The primaries and NovemberSpeculation about whether the Democrats lengthy primary fight will impact their chances in November has hit the Democrats' flagship newspaper, The New York Times:
Robert Shrum, a longtime Democratic operative who wrote that speech for Mr. Kennedy, said a bitter extended primary challenge in itself did not doom the outcome.
“It’s not the going to the convention, it’s how sulfurous and negative this gets,” Mr. Shrum said of the Clinton-Obama battle.
“What would hurt is if we had three or four months of escalating negative attacks and a huge fight over Michigan and Florida,” Mr. Shrum said. “We could have a situation where we set gender and race against each other, and we could lose the unlosable election in the bonfire of the vanities.”
Some Democrats fear just such a trajectory.
“This contest will get even more contentious, and there will be more charges and countercharges,” Donna Brazile, who managed Al Gore’s campaign in 2000 and is neutral in this race, said after Mr. Clinton told Democrats last week to “saddle up.”
“People were excited; now they’re exhausted,” Ms. Brazile said. “In the beginning, they liked one candidate and respected the other; now they love one and hate the other.”
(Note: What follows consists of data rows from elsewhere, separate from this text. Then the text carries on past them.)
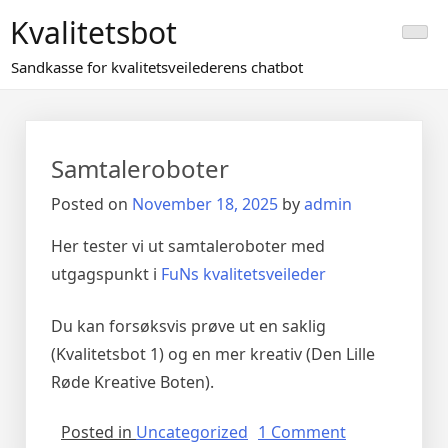
Skip
Kvalitetsbot
to
content
Sandkasse for kvalitetsveilederens chatbot
Samtaleroboter
Posted on
November 18, 2025
by
admin
Her tester vi ut samtaleroboter med
utgagspunkt i
FuNs kvalitetsveileder
Du kan forsøksvis prøve ut en saklig
(Kvalitetsbot 1) og en mer kreativ (Den Lille
Røde Kreative Boten).
on
Posted in
Uncategorized
1 Comment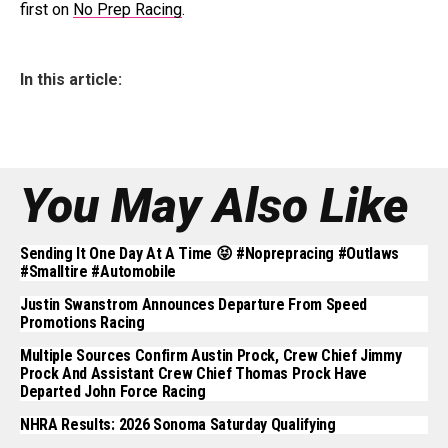
first on
No Prep Racing
.
In this article:
You May Also Like
Sending It One Day At A Time 😝 #noprepracing #outlaws
#smalltire #automobile
Justin Swanstrom Announces Departure From Speed
Promotions Racing
Multiple Sources Confirm Austin Prock, Crew Chief Jimmy
Prock And Assistant Crew Chief Thomas Prock Have
Departed John Force Racing
NHRA Results: 2026 Sonoma Saturday Qualifying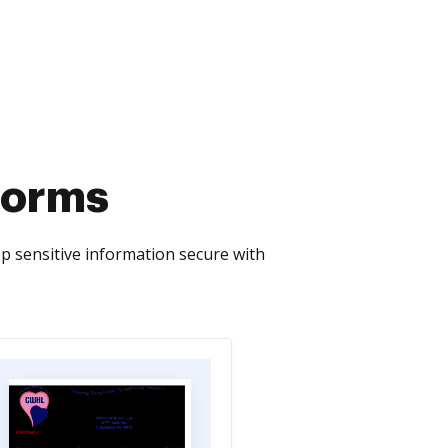
 Forms
p sensitive information secure with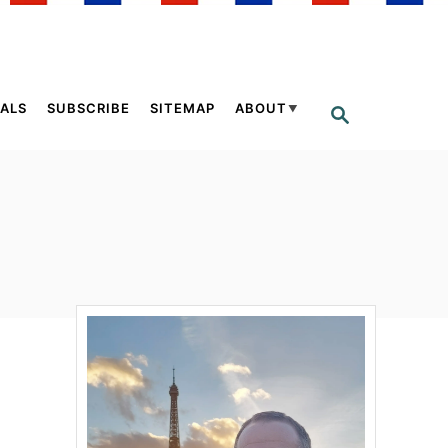
ALS
SUBSCRIBE
SITEMAP
ABOUT
S
E
A
R
C
H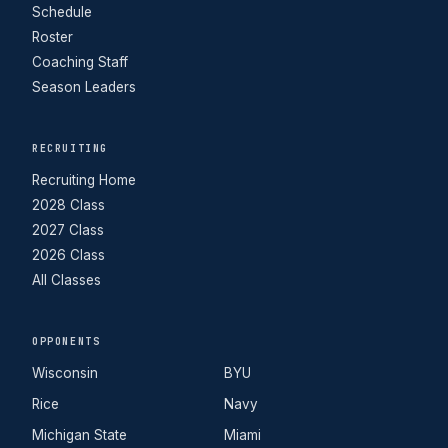
Schedule
Roster
Coaching Staff
Season Leaders
RECRUITING
Recruiting Home
2028 Class
2027 Class
2026 Class
All Classes
OPPONENTS
Wisconsin
BYU
Rice
Navy
Michigan State
Miami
A Gallup poll last week found that as of March, 28 percent of Clinton backers would vote for Mr. McCain over Mr. Obama, and 19 percent of Obama supporters would vote for Mr. McCain over Mrs. Clinton.
The longer this goes on, the more likely it becomes that the Democrats will lose the General Election. The reason is not Hillary Clinton or Barack Obama by themselves, since these are people with the political experience to know that for the sake of their own futures they cannot take what happens in the campaign personally. It is those who are supporters and surrogates of either candidate that could doom the Democratic ticket.
Not only has this been one of the most divisive primary season that either party has seen in many years, but the Republican Party has managed to nominate a man who, while strongly disliked by many of us in the base of the GOP, is a very popular man with independents and certain Democrats. It should come as no surprise that many of these folks would consider voting for John McCain. If the Republican nominee had been a good Republican, this might not be as much of an issue-but this is John McCain, and a divided Democratic Party could mean that theunwinnable election becomes winnable for the Republicans.